Current shields are argued to violate Constitutional Rights; the Seventh Amendment right to a trial by jury.

Arguments Against Reform

Pharmaceutical companies and their allies claim that ending liability protections would recreate the 1980s crisis, driving manufacturers out of the market and causing widespread vaccine shortages. They also threaten that a loss of immunity would lead to dramatically higher vaccine prices, burdening public health programs and taxpayers.

But if the vaccine products are as safe and injuries so extremely rare as claimed, then why would removing liability protections cause companies to flee the market or charge unaffordable prices? Unless the liability shield has been used to externalize those costs onto injured individuals and taxpayers?

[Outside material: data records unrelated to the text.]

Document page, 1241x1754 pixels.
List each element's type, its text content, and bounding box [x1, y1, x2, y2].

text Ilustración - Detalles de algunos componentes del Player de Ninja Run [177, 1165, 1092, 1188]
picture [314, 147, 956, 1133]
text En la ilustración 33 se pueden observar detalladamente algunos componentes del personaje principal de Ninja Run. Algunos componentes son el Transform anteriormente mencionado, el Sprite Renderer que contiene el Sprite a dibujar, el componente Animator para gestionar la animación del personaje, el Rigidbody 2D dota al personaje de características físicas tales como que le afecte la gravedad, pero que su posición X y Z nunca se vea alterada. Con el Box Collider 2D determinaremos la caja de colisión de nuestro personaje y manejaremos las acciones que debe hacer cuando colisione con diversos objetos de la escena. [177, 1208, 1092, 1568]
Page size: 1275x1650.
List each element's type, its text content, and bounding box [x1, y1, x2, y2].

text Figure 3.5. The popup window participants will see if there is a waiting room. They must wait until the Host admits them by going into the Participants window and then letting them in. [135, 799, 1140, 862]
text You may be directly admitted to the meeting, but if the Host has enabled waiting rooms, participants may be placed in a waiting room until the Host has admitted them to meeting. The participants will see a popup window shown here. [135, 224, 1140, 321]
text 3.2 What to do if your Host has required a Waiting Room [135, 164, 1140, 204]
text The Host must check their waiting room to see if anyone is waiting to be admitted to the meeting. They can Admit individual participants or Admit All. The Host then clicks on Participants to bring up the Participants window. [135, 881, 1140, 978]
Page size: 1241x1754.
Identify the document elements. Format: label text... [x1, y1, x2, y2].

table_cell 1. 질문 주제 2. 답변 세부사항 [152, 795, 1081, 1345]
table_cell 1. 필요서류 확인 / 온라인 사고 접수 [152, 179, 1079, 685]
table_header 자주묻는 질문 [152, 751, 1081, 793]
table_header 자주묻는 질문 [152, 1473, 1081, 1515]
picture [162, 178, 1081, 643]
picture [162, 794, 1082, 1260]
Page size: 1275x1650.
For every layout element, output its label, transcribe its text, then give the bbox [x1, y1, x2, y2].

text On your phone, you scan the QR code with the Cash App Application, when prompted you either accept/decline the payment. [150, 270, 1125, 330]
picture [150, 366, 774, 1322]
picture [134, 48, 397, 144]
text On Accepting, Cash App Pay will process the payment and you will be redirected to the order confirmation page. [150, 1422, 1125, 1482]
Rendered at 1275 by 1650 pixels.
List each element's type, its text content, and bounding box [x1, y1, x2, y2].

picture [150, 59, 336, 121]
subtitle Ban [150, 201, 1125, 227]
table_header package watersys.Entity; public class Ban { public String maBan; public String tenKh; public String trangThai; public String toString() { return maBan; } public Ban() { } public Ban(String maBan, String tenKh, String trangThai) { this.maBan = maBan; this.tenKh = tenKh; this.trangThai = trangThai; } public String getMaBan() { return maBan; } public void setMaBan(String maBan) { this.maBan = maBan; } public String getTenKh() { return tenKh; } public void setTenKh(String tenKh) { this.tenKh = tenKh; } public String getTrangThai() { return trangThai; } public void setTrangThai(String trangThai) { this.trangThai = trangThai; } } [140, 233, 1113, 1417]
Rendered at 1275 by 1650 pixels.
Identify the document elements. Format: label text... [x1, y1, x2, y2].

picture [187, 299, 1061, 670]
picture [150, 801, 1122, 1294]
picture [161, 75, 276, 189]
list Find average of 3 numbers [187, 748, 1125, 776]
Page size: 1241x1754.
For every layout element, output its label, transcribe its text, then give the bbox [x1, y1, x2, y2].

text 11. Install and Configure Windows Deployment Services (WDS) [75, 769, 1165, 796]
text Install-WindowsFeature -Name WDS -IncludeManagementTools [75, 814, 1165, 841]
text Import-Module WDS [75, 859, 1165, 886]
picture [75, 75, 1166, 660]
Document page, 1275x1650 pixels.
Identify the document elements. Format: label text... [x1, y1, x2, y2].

The logical implication is unavoidable. If removing the liability shield would cause manufacturers to exit the market or dramatically increase prices, the manufacturers admit that vaccine damages represent a serious, recurring, and expensive problem, costly enough that companies believe they cannot afford to remain in the business, or to sell at current prices. Their own prediction functions as a direct admission that the financial risk of compensating injured people through settlements, judgments, or insurance is so substantial that it would render the vaccine business unsustainable.

Their own arguments certainly reveal that manufacturers lack confidence in their own products.